When he said so, Mr Wilmslow reassured him, ‘Your uncle was more than generous to them in his lifetime, but the situation will become clearer to you when you have taken up your residence at Mossby. It’s in the Parry’s own interests to make themselves pleasant to you if they wish to continue their employment.’ Then he added, after a moment, ‘By the way, have you made a will of your own?’
‘Oddly enough yes, because after the accident I lost my feeling of invincibility,’ Carey said with a wry smile. ‘I sent a friend out for one of those will forms and a couple of nurses witnessed it.’
Mr Wilmslow winced: will forms were obviously beyond the pale. ‘Well, those forms are perfectly legal, of course, but you may wish me to draw up a new one in the light of your inheritance.’
‘Yes … and in the meantime, I suppose I could add a thingummy, making Ella Parry the residuary legatee to the house, like my uncle did?’
‘A codicil? You could do so, of course, though given that Ella is now about sixty and you a young man in your thirties, we would hope you would survive her.’
‘You never know what fate has in store for you,’ Carey said darkly, then ran a distracted hand through already dishevelled thick, red-gold hair. ‘It’s all a bit sudden to be honest. I keep thinking I’m going to wake up.’
‘I’m sorry it took me so long to track you down. It was unfortunate that you weren’t in a position to answer any of my communications once I’d found your address.’
‘Yes, wasn’t it?’ Carey said dryly.
‘And my attempts to contact you via your TV series also failed – I expect it was lost among the fan mail.’
‘They’ve also managed to lose the fan mail itself, now they’ve replaced me,’ Carey said. ‘No direct contact at all, since telling me they weren’t offering me a contract for a new series.’

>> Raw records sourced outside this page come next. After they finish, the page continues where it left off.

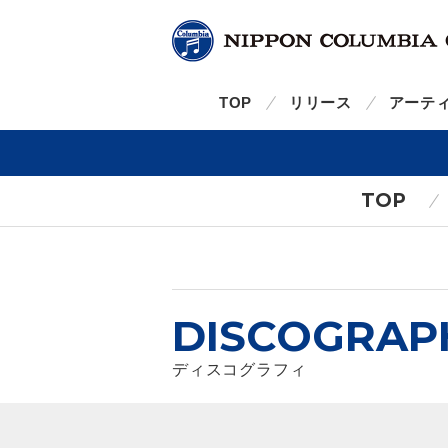
TOP
リリース
アーテ
TOP
DISCOGRAP
ディスコグラフィ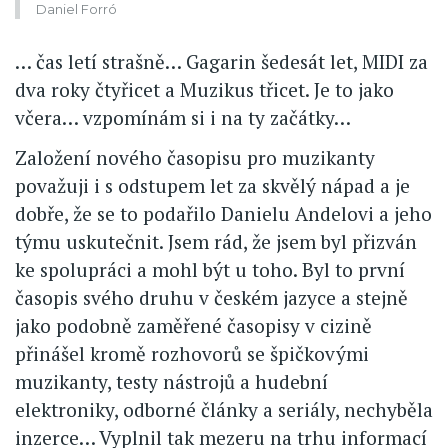
Daniel Forró
… čas letí strašně… Gagarin šedesát let, MIDI za
dva roky čtyřicet a Muzikus třicet. Je to jako
včera… vzpomínám si i na ty začátky…
Založení nového časopisu pro muzikanty
považuji i s odstupem let za skvělý nápad a je
dobře, že se to podařilo Danielu Andelovi a jeho
týmu uskutečnit. Jsem rád, že jsem byl přizván
ke spolupráci a mohl být u toho. Byl to první
časopis svého druhu v českém jazyce a stejně
jako podobně zaměřené časopisy v cizině
přinášel kromě rozhovorů se špičkovými
muzikanty, testy nástrojů a hudební
elektroniky, odborné články a seriály, nechyběla
inzerce… Vyplnil tak mezeru na trhu informací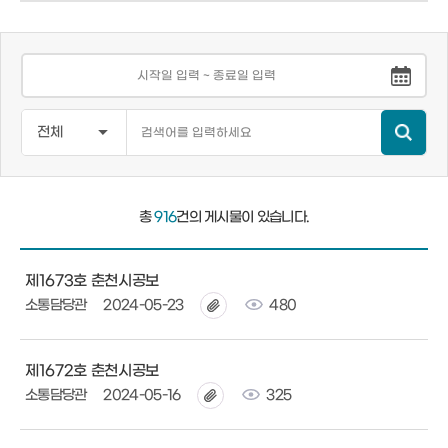
총
916
건의 게시물이 있습니다.
제1673호 춘천시공보
소통담당관
2024-05-23
480
제1672호 춘천시공보
소통담당관
2024-05-16
325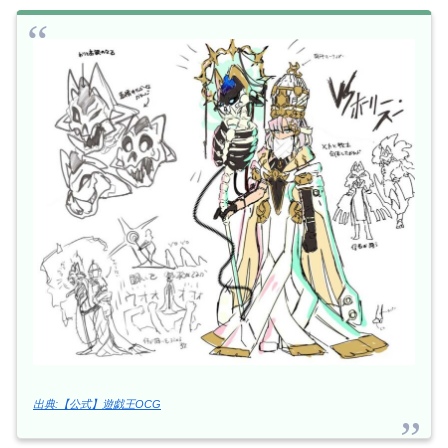
出典:【公式】遊戯王OCG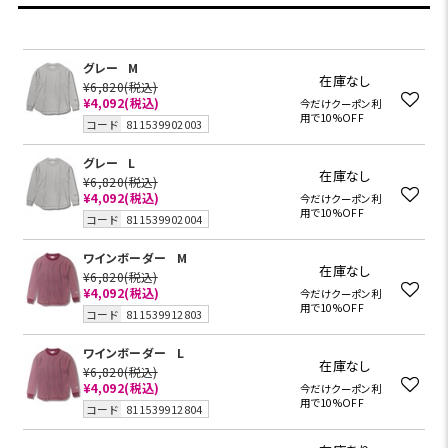
グレー
M
在庫なし
¥6,820
(税込)
¥4,092
(税込)
今だけクーポン利
用で10%OFF
コード
811539902003
グレー
L
在庫なし
¥6,820
(税込)
¥4,092
(税込)
今だけクーポン利
用で10%OFF
コード
811539902004
ワインボーダー
M
在庫なし
¥6,820
(税込)
¥4,092
(税込)
今だけクーポン利
用で10%OFF
コード
811539912803
ワインボーダー
L
在庫なし
¥6,820
(税込)
¥4,092
(税込)
今だけクーポン利
用で10%OFF
コード
811539912804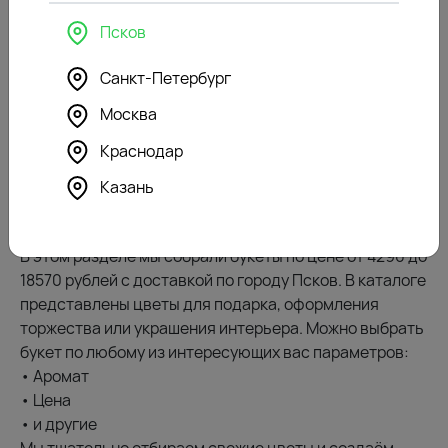
под атласную ленту
4290
₽
Псков
Санкт-Петербург
Ароматные букеты цветов — отличный вариант для
тех, кто ценит красоту, индивидуальность и свежесть
Москва
живых цветочных композиций. Цветы из этой
Краснодар
подборки смотрятся эффектно и подчеркнут
настроение любого праздника или особого момента.
Казань
Выберите ароматные букеты цветов, чтобы подарить
яркие и незабываемые эмоции!
В этом разделе мы собрали букеты по цене от 4290 до
18570 рублей с доставкой по городу Псков. В каталоге
представлены цветы для подарка, оформления
торжества или украшения интерьера. Можно выбрать
букет по любому из интересующих вас параметров:
• Аромат
• Цена
• и другие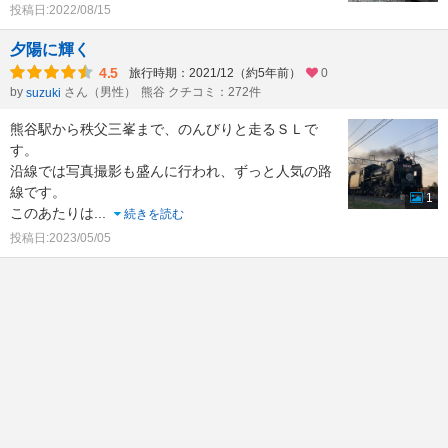
投稿日:2022/08/15
夕陽に輝く
4.5
旅行時期：2021/12（約5年前）
0
by
さん（男性）
熊谷 クチコミ：272件
suzuki
熊谷駅から秩父三峯まで、のんびりと走るＳＬで
す。
沿線では写真撮影も盛んに行われ、ずっと人気の路
線です。
1
このあたりは
...
続きを読む
投稿日:2023/05/05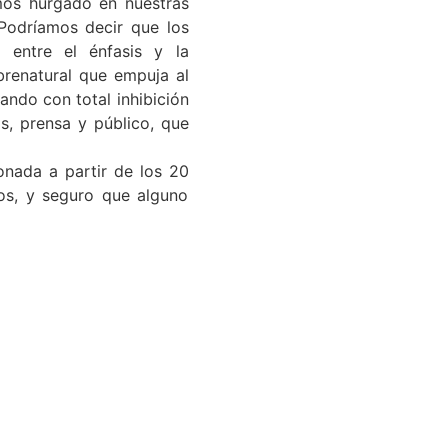
mos hurgado en nuestras
 Podríamos decir que los
o entre el énfasis y la
brenatural que empuja al
rando con total inhibición
as, prensa y público, que
nada a partir de los 20
os, y seguro que alguno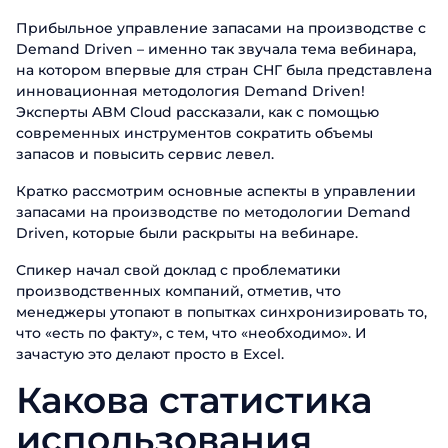
Прибыльное управление запасами на производстве с
Demand Driven – именно так звучала тема вебинара,
на котором впервые для стран СНГ была представлена
инновационная методология Demand Driven!
Эксперты ABM Cloud рассказали, как с помощью
современных инструментов сократить объемы
запасов и повысить сервис левел.
Кратко рассмотрим основные аспекты в управлении
запасами на производстве по методологии Demand
Driven, которые были раскрыты на вебинаре.
Спикер начал свой доклад с проблематики
производственных компаний, отметив, что
менеджеры утопают в попытках синхронизировать то,
что «есть по факту», с тем, что «необходимо». И
зачастую это делают просто в Excel.
Какова статистика
использования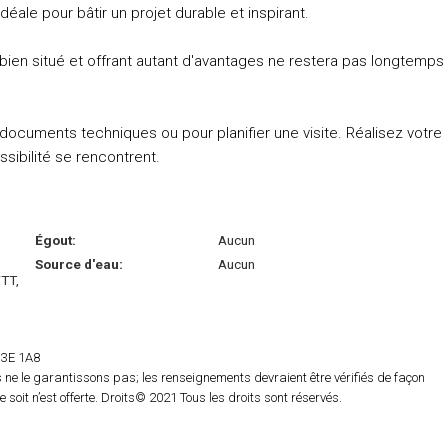
déale pour bâtir un projet durable et inspirant.
bien situé et offrant autant d'avantages ne restera pas longtemps
documents techniques ou pour planifier une visite. Réalisez votre
ssibilité se rencontrent.
Égout:
Aucun
Source d'eau:
Aucun
VTT,
 H3E 1A8
ne le garantissons pas; les renseignements devraient être vérifiés de façon
oit n’est offerte. Droits© 2021 Tous les droits sont réservés.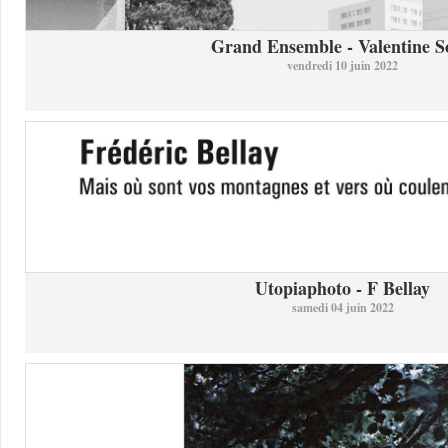
Grand Ensemble - Valentine So
vendredi 10 juin 2022
Utopiaphoto - F Bellay
samedi 04 juin 2022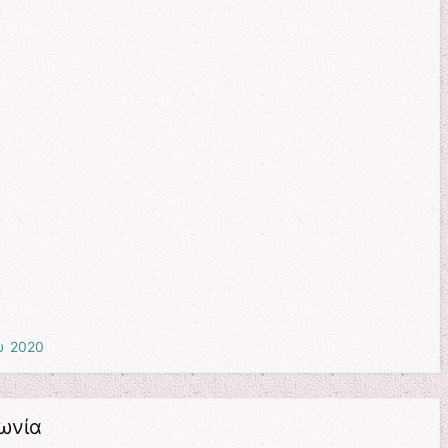
υ 2020
νωνία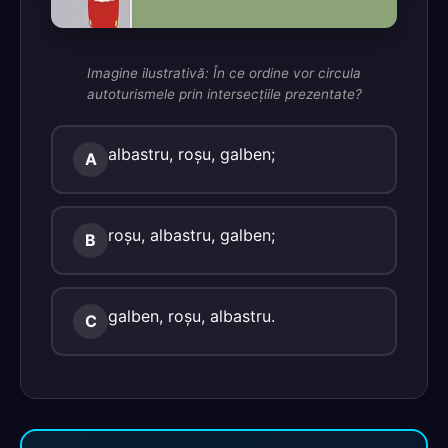
Imagine ilustrativă: În ce ordine vor circula
autoturismele prin intersecţiile prezentate?
albastru, roşu, galben;
A
roşu, albastru, galben;
B
galben, roşu, albastru.
C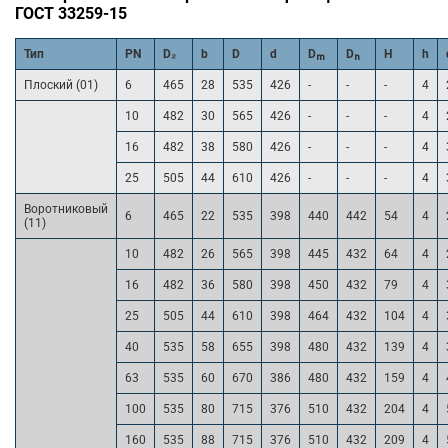
ГОСТ 33259-15
Тип
PN
D₂
b
D
d
Dₘ
Dₙ
H
h
Плоский (01)
6
465
28
535
426
-
-
-
4
10
482
30
565
426
-
-
-
4
16
482
38
580
426
-
-
-
4
25
505
44
610
426
-
-
-
4
Воротниковый
6
465
22
535
398
440
442
54
4
(11)
10
482
26
565
398
445
432
64
4
16
482
36
580
398
450
432
79
4
25
505
44
610
398
464
432
104
4
40
535
58
655
398
480
432
139
4
63
535
60
670
386
480
432
159
4
100
535
80
715
376
510
432
204
4
160
535
88
715
376
510
432
209
4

‘Dear me, the world of TV seems remarkably ruthless.’ The solicitor’s brown eyes showed mild surprise. ‘Still, once I’d travelled down and talked to the delightful elderly lady in the flat below yours, all became clear. I hear the driver who knocked you off your bicycle didn’t stop and they haven’t found him or her?’
‘No and just my luck it was the o
ne square inch of Dulwich Village without any CCTV surveillance! I’d had a minor run-in with another car only a few days before and meant to get one of those helmet cameras, but hadn’t got round to it.’
Mr Wilmslow shook his head and made a sympathetic tutting noise. ‘I hope you’ll make a full recovery.’
‘My left leg is never going to look quite the same again, but it was touch and go whether they’d have to amputate it at first, so I’m lucky it’s still there. Or what’s left of it, because I lost a few chunks here and there and they had to do grafts.’
Mr Wilmslow winced. ‘I had better get off to catch my train, unless you have any further questions?’
‘Not at the moment, though I’m sure I will, once it’s all sunk in. If the Parrys could continue to keep an eye on the place, then I should be fit to travel up there soon after Christmas.’
‘I’ll keep in touch,’ promised Mr Wilmslow, shrugging his slight frame into an ancient Burberry and winding a dark wine-coloured woollen scarf around his neck.
As he left, he nimbly skipped aside to avoid being bowled over in the doorway by the tempestuous entrance of Carey’s friend, Nick Crane, and vanished.
‘Who was that?’ Nick demanded, carelessly tossing an armful of mail on to the bed, narrowly missing Carey’s damaged leg. ‘Finally remembered to bring all your letters. Sorry,’ he added, as Carey winced. ‘Leg hurting?’
‘Of course it’s bloody hurting! It hasn’t stopped hurting since some nameless bastard decided to swipe me off my bike – and the physiotherapist is a sadist.’
‘She’s a very attractive sadist,’ Nick said, with a grin. ‘She can torture me any time she likes, you ungrateful sod! But I’m sure they’re sick of the sight of you now and need to get rid of you so someone else can have your bed.’